According to the Environmental Health commentary, roughly 45% of the HFCS samples collected and tested by the FDA contained detectable levels of mercury. The remaining 55% that did not most likely were the end-product of a different manufacturing process called membrane cell chlor-alkali, which has been touted as a cheaper and more environmentally friendly way of producing sodium hypochlorite, caustic soda, and hydrochloric acid.
Also, the problem isn't necessary the levels of mercury that was found, because those levels are very, very small. The problem is that this stuff is in everything. As a result, according to Environmental Health, the range of exposure for Americans is 0 to 28.4 micrograms of mercury per day. And that's just HFCS consumption. That does not include mercury contamination from other sources, such as the list of food preservatives above; from seafood; or from livestock that's been fed using fishmeal or contaminated animal feed.
There's also precedent supporting the conclusions of the FDA testing. According to the Environmental Health paper, in 2004 some of the European Union nations a similar study and found that sugary beverages, cereals, bakery products, and sweeteners had detectable concentrations of mercury because the HFCS and preservatives used in the foods were end-products of a process that used chemicals manufactured by mercury cell chlor-alkali plants.
Are you pissed yet? Because you should be, especially since the possibility of mercury contamination via HFCS should come as a surprise to no one.
I think you're starting to get the picture.
The problem is, it's impossible to tell which products have HFCS (or other food preservatives) that contain products from a mercury cell chlor-alkali plant and which contain products from a membrane cell chlor-alkali plant.

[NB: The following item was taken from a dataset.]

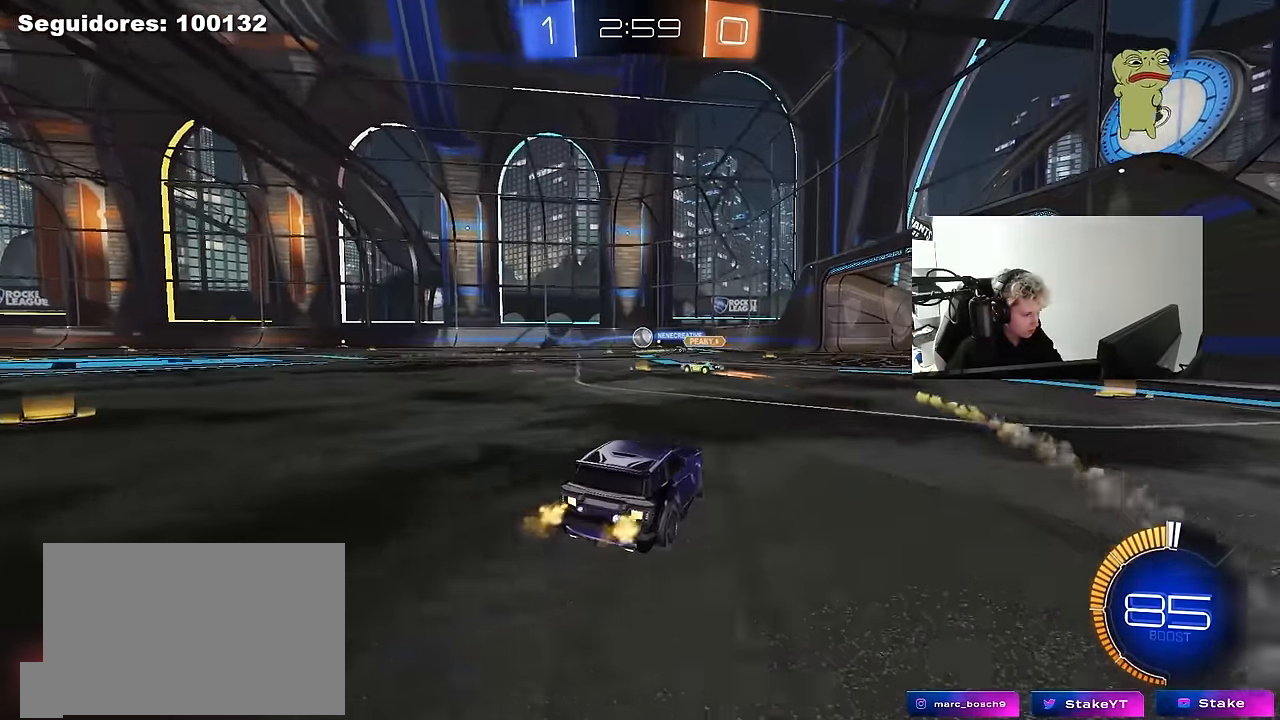
{"keys": [], "mouse": [], "mouse_move": "still", "events": [[83, "a", "down"], [267, "a", "up"], [367, "w", "up"]]}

The commentary recommends avoiding all foods that contain HFCS as its first or second ingredient, just to be on the safe side, because those are the foods that are most likely to have detectable levels of mercury in them if the HFCS is an end product of a mercury cell chlor-alkali plant.
Okay, I don't know how much the above information has cleared up. But I figured it was more important that everyone get the full skinny.
So, I'll just sum up here: shouting about HFCS being contaminated with mercury really doesn't capture just how potentially big this problem is, while managing to sound alarmist at the same time.
Get all the facts, then start shouting from the rooftops.
ETA: m_mcgregor and ryf make some good points about the commentary in this thread, noting that the information was taken from a pre-study to determine if a full-scale study is worth undertaking. That answer is yes, but it doesn't mean that we're all going to die of mercury poisoning tomorrow.
I, however, vehemently disagree with them on their points about HFCS. While I do agree that HFCS itself is not inherently bad, I think the main issue is that amount we unknowingly consume because we don't realize just how much of it is in our food.